_What you need to do_.
(1) Answer these questions about the MarkdownConverter settings list below:
(a) What does MarkdownConverter normally download?
(b) Which variable stands for the name of the document-file without extension?
(c) Which setting enables or disables the use of vscode's internal markdown-parser?
(2) Copy word for word the part of the MarkdownConverter settings list that starts at "This is a list" and ends at "or the directory which contains the document.".

This is a list of the most important settings. To see all of them, install the extension and have a look into the settings-dialogue of vscode.

  • markdownConverter.ChromiumExecutablePath:
    Normally, MarkdownConverter will download a copy of Chromium. This option allows you to choose a custom chromium-executable instead.
  • markdownConverter.ChromiumArgs:
    Allows you to pass specific arguments to chromium for the conversion (such as --no-sandbox or --disable-gpu).
  • markdownConverter.DestinationPattern:
    Allows you to specify a pattern for resolving the destination-path. Following variables are substituted:
    • ${workspaceFolder}: Either the path to the workspace or the directory which contains the document.
    • ${dirname} The relative path from the ${workspaceFolder} to the directory which contains the document.
    • ${basename}: The name of the document-file without extension.
    • ${extension}: The file-extension of the destination-datatype.
    • ${filename}: The name of the document-file.
  • markdownConverter.ConversionType:
    The types to convert the markdown-document to.
  • markdownConverter.DefaultDateFormat:
    The date-format to apply to all dates by default.
  • markdownConverter.DateFormats:
    A set of names and their corresponding custom date-format.
  • markdownConverter.Parser.SystemParserEnabled:
    This setting allows you to enable or disable the usage of vscodes internal markdown-parser. Using the internal markdown-parser might be very useful to you as it grants you access to all markdown-plugin extensions installed to your vscode.
  • markdownConverter.Parser.Toc.Enabled:
    Allows you to automatically include a table-of-contents for your document in your converted files.
  • markdownConverter.Parser.Toc.Indicator:
    The regular expression to replace with the table of contents.

_Input data_.
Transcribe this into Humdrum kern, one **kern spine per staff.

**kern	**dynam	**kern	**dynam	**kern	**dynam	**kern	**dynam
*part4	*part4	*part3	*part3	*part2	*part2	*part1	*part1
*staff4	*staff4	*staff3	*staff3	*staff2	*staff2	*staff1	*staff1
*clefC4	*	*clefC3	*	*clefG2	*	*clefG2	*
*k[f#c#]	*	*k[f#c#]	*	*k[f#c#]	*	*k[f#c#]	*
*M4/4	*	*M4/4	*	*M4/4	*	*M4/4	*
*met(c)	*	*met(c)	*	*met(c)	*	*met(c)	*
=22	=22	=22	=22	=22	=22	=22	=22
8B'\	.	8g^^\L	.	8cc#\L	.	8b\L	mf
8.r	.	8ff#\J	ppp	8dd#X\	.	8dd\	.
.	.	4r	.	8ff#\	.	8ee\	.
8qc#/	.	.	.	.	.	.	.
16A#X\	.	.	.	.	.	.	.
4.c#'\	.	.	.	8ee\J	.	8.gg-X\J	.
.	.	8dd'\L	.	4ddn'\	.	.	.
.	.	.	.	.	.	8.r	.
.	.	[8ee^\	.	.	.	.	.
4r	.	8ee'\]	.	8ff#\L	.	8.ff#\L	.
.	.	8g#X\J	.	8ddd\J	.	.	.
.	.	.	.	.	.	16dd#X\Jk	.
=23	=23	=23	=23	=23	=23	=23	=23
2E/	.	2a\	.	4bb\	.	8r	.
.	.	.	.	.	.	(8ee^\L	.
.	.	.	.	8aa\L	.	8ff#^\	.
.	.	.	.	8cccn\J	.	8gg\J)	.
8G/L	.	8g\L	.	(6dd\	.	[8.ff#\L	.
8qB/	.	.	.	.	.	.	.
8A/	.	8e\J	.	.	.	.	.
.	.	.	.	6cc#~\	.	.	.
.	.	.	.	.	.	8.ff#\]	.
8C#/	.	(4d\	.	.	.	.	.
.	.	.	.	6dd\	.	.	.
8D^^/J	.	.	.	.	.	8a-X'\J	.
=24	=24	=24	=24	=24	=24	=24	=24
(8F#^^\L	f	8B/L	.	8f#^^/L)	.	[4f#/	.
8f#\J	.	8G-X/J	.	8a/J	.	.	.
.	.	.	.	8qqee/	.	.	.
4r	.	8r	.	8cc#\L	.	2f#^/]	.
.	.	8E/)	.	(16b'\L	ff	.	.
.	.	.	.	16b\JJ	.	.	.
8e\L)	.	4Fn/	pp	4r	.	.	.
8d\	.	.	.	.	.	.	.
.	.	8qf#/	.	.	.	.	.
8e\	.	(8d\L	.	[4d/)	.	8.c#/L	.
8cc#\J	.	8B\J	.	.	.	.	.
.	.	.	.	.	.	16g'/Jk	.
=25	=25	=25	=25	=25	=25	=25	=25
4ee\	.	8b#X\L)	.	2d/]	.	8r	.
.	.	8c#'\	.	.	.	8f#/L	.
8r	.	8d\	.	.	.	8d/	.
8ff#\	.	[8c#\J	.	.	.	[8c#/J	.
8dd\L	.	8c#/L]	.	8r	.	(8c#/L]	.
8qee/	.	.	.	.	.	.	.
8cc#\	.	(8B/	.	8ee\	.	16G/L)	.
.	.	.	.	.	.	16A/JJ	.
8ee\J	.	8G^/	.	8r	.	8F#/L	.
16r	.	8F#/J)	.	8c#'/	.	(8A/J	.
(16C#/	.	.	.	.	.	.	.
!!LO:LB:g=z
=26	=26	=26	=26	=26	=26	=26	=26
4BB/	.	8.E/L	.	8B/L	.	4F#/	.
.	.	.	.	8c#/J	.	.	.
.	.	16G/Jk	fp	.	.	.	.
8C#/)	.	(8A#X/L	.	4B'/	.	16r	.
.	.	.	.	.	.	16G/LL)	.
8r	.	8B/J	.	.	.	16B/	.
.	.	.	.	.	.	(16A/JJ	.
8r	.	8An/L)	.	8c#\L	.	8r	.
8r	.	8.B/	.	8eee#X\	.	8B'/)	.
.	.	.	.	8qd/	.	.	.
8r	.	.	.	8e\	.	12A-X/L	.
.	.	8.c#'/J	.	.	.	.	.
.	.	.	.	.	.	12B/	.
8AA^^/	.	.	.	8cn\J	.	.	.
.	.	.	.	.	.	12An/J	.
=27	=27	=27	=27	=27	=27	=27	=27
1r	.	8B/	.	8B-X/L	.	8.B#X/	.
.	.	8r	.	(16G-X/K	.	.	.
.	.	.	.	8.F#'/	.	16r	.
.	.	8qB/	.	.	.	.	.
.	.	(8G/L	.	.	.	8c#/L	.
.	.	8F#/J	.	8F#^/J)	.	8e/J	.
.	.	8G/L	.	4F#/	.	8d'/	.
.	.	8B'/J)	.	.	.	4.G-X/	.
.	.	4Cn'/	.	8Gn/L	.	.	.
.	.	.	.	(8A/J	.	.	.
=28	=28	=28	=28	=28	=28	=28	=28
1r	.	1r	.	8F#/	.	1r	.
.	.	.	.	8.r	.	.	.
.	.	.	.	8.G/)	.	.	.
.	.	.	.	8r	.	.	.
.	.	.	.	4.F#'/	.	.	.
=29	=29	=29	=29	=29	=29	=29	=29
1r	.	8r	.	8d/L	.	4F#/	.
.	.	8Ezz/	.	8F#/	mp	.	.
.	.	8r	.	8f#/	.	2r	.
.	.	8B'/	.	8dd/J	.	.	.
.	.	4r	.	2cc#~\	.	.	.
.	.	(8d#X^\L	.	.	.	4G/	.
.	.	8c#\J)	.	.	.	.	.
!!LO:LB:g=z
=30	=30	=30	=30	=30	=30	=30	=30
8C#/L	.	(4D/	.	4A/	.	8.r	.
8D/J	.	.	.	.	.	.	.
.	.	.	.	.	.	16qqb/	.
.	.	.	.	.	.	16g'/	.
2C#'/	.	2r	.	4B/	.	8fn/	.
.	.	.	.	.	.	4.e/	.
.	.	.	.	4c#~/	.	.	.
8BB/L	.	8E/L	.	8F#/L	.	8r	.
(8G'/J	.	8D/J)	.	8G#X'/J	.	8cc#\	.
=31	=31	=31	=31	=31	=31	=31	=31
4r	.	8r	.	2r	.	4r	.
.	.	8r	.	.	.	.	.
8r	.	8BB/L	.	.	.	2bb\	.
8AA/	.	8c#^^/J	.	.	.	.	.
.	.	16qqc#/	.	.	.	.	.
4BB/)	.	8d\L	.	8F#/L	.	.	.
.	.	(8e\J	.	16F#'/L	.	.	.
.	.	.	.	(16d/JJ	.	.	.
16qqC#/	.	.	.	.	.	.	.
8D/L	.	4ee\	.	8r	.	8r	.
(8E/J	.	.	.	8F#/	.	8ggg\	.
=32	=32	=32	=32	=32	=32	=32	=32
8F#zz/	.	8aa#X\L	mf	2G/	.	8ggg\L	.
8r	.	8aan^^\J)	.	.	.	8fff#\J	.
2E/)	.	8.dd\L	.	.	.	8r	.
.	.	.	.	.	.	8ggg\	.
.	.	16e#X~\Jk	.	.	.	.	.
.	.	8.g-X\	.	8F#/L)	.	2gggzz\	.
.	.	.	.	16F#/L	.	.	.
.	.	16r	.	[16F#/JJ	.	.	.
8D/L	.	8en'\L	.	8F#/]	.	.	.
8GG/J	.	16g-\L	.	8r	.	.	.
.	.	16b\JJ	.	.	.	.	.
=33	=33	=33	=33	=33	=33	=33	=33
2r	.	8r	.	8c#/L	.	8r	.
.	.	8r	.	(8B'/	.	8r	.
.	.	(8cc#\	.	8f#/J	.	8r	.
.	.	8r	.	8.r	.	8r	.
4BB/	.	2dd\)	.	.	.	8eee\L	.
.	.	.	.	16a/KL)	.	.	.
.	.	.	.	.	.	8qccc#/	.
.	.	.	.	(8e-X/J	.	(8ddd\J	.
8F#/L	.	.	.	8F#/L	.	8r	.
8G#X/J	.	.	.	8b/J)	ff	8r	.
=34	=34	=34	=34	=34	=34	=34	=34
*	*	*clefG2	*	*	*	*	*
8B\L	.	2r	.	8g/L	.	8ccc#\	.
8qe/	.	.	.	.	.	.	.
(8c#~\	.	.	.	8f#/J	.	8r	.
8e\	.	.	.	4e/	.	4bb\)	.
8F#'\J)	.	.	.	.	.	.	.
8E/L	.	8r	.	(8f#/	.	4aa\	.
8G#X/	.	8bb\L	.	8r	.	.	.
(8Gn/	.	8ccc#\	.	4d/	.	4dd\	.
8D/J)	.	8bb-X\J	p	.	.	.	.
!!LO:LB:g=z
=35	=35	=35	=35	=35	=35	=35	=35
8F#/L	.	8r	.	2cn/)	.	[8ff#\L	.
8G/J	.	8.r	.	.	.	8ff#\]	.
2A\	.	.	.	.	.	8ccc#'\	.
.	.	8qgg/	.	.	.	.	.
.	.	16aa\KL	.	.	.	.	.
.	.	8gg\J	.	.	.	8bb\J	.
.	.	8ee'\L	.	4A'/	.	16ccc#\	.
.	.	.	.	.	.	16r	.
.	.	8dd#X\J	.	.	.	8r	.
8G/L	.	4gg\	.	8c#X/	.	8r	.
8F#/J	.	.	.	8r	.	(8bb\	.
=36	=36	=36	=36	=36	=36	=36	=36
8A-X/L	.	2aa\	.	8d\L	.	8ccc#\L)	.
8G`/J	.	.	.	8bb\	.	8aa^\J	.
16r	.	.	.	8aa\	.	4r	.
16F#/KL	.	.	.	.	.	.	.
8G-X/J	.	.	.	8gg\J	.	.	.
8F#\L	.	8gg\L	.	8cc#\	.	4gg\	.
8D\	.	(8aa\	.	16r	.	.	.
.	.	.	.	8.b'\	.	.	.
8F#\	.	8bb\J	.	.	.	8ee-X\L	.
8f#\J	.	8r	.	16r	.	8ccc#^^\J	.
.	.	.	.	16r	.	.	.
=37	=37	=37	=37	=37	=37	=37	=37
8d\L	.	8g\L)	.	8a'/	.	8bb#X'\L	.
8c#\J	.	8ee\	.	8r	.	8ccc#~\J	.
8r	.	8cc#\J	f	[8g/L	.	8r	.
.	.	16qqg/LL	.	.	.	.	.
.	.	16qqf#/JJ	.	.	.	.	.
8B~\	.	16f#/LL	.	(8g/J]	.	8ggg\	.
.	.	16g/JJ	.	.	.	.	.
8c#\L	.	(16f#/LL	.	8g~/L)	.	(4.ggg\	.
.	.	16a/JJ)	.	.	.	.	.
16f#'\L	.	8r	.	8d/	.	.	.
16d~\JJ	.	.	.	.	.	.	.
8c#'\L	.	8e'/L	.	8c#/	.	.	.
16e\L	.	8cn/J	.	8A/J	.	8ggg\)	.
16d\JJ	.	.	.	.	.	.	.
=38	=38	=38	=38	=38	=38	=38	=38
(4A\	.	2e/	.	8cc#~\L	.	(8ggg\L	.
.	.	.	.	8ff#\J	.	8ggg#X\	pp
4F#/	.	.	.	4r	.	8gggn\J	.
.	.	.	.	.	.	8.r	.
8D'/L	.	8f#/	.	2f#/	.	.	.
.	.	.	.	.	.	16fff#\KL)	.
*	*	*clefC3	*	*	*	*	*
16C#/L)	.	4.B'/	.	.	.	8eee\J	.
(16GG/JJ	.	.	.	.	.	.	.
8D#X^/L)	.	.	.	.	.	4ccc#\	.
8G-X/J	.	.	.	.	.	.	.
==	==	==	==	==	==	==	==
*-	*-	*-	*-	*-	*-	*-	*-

_Task-by-task results_.
(1)
(a) A copy of Chromium.
(b) ${basename}
(c) markdownConverter.Parser.SystemParserEnabled

(2)
This is a list of the most important settings. To see all of them, install the extension and have a look into the settings-dialogue of vscode.

  • markdownConverter.ChromiumExecutablePath:
    Normally, MarkdownConverter will download a copy of Chromium. This option allows you to choose a custom chromium-executable instead.
  • markdownConverter.ChromiumArgs:
    Allows you to pass specific arguments to chromium for the conversion (such as --no-sandbox or --disable-gpu).
  • markdownConverter.DestinationPattern:
    Allows you to specify a pattern for resolving the destination-path. Following variables are substituted:
    • ${workspaceFolder}: Either the path to the workspace or the directory which contains the document.